Sans l’ombre d’une hésitation, on peut affirmer que l’octroi du droit à conduire est une décision qui s’inscrit dans le cadre d’une vision d’ensemble, en l’occurrence celle du projet Saudi 2030 (voir ces deux billets de janvier dernier). Au-delà d’un très utile vernis libéral, le futur pouvoir saoudien espère tirer de cette mesure d’importantes retombées économiques. Sachant que « seulement » 20 % des femmes sont actives aujourd’hui, notamment parce que l’accès au marché du travail, en termes très concrets, leur est difficile (mais c’est loin d’être la seule raison), certains prévisionnistes tablent sur 70 000 salariées de plus par an et une croissance du PIB de 0,9 % (article en arabe).

Les secteurs concernés sont naturellement ceux qui n’impliquent pas la mixité des genres, puisqu’il n’y a toujours pas de permis en vue sur cette question de société. Par exemple, le juteux marché des « taxis roses », réservés à la clientèle féminine, lesquels vont pouvoir embaucher des chauffeures ! De leur côté, les constructeurs de voitures sont immédiatement montés au créneau (cf. les illustrations de ce billet) et escomptent bien vendre 2 millions de véhicules de plus d’ici la fin de l’année prochaine (soit le quart du parc actuel). Dans ce pays où l’on n’est pas à un paradoxe près aujourd’hui (après des décennies d’immobilisme), le dealer local de Ford a même fait sa pub en offrant à Sahar Nassif (سحر نصيف), une des militantes « historiques » du combat pour le droit des femmes à conduire, « la voiture de ses rêves », une superbe Mustang convertible jaune et noire…

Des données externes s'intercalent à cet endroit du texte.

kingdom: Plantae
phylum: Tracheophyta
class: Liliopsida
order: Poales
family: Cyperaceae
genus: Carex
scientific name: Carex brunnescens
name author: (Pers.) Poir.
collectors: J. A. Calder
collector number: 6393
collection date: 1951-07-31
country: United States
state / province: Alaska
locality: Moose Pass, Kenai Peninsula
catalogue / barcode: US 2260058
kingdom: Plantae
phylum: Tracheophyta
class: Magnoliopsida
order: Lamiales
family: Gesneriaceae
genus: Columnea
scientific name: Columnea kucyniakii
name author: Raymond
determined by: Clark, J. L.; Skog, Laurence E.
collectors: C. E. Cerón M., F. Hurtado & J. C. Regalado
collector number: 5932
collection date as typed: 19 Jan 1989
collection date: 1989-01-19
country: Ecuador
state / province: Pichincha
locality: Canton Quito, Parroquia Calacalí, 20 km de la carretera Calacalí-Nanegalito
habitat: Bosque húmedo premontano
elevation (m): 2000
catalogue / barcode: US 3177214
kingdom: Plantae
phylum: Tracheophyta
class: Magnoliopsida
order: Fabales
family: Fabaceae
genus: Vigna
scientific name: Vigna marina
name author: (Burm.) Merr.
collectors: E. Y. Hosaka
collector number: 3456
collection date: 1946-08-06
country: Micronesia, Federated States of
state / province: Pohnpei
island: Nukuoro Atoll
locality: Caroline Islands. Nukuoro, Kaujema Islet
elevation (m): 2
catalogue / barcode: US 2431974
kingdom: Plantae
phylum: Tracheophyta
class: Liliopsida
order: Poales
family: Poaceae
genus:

Engagée depuis plus de quatre mois, dans un bras de fer avec ses consœurs saoudiennes et émiraties, on peut faire confiance (sur ce point) à la presse financée par le Qatar pour poser les questions qui fâchent. De fait, Al-Quds al-‘arabi abordait récemment le sujet traité dans ce billet sous un titre (en arabe) en forme d’interrogation : Les rapides changements en Arabie saoudite : révolution ou crise ? Rappelant que les enjeux sont avant tout économiques, dans un contexte difficile marqué notamment par un second trimestre de suite de contraction, le quotidien posait une question faussement naïve : « À qui appartiendra la voiture dans laquelle vont s’asseoir [les Saoudiennes] car, en Arabie saoudite où les femmes sont considérées comme une propriété familiale, celles-ci n’ont pas de carte d’identité en propre ni de compte bancaire ? » (على اسم من ستسجل السيارة؟ ففي المملكة التي تعتبر فيها النساء مُلكًا أسريا، ليس لهن بطاقات هُوية خاصة وحساب بنكي).